'The Raven never guessed who you were?'

'I looked him in the eye and he never knew; I even threw him out on his backside.'

'I thought the baby died on Pumlumon.'

'That's what Bligh-Jones told Herod. But it wasn't true. No more than it was true that he was the father. It was born in the byre, but it didn't die. She put it on the church steps and it got taken to the orphanage. Judy, my beautiful little Olivia Twist.'

I put the gun on the table. 'You're really going to tell the police you did it?'

'Yes.'

'You'd better wipe Judy's prints off the handle of the knife then.'

'I already have.'

I walked back up the caravan and out into the night, closing the door as I left. Behind in the darkness lay the corpse of a fat girl in taffeta, and a man calmly smoking a cigarette. A man known in Lampeter as Dean Morgan, head of the Faculty of Undertaking; the man who once boasted that his trade was death.

*

I was too tired to run but time was short. I managed to hail a cab on the main road and told him we had three minutes to get to the railway station. The streets were empty and we made it in two. I jumped out, thrusting too much money into his hand, and ran under the stone portal. The concourse was awash with that sharp white fluorescent light that hurts the eyes so much late at night. The lady was closing the buffet but I could see the train hadn't left.
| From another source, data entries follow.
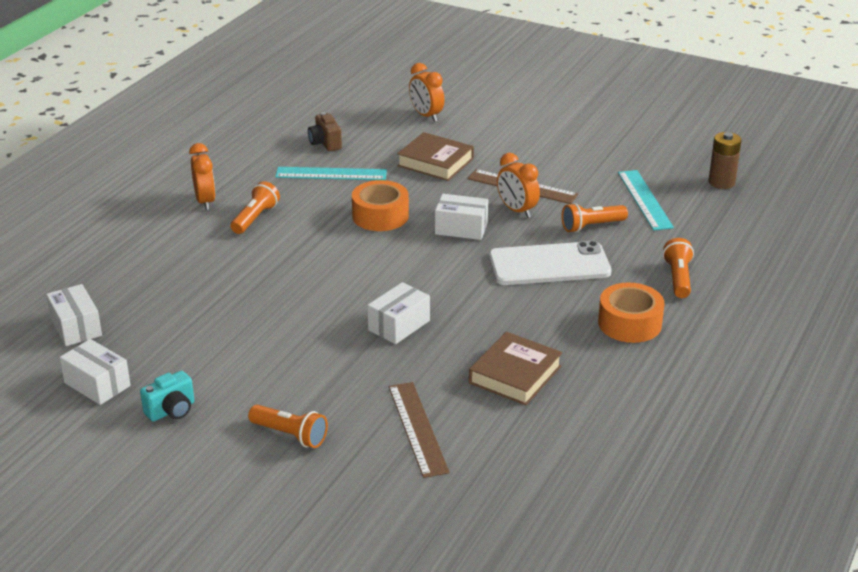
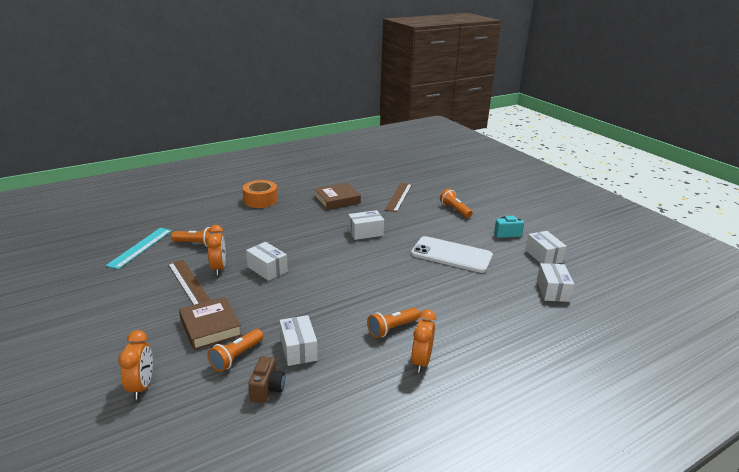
camera: 150 degrees left, 5 degrees down
turquoise ruler [275,167,387,180] -> white box [280,315,318,366]
orange tape [352,180,409,231] -> none
white phone [489,241,611,285] -> white phone moved to [411,236,493,273]
orange flashlight [663,238,694,298] -> orange flashlight moved to [207,329,264,372]
brown battery [709,132,741,189] -> none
The end of the last coach was butted up against the point where the rails stopped, squeezed against the buffers. The diesel far off in the night, panting like a horse, flexing muscle, aching to leave. Along the platform the long awning stretched out into the darkness, ancient ironwork still embossed with the initials of the Great Western region. The filmy panes of glass smeared with the accumulated generations of GWR soot; and coated with that exquisite essence that condenses in the eaves of railway stations: the distilled longings and sadness of all the travellers who have parted and departed, kissed and cried and anointed the spot with their hope. Railway stations at night: as romantic as the names of far-off towns on the long-wave radio dial; magical places dislocated in time that belong to night-wanderers; pilgrims and lovers; the lonely, the hopeful and the damned.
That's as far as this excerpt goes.